Task prompt. Wherever the string "your" shows up in the records below, return that line.

[Saved data entries]
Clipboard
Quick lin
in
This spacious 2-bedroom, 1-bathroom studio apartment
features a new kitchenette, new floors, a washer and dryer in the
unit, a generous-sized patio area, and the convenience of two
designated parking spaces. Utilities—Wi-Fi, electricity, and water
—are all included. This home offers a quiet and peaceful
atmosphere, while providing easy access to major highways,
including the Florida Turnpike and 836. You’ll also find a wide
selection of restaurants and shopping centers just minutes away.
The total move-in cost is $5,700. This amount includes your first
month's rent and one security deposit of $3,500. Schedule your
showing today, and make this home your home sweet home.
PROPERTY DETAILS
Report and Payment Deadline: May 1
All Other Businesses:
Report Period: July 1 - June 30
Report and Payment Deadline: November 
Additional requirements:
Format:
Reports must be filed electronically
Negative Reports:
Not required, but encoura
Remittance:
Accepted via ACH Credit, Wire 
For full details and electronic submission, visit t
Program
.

Result of this task.
The total move-in cost is $5,700. This amount includes your first
month's rent and one security deposit of $3,500. Schedule your
showing today, and make this home your home sweet home.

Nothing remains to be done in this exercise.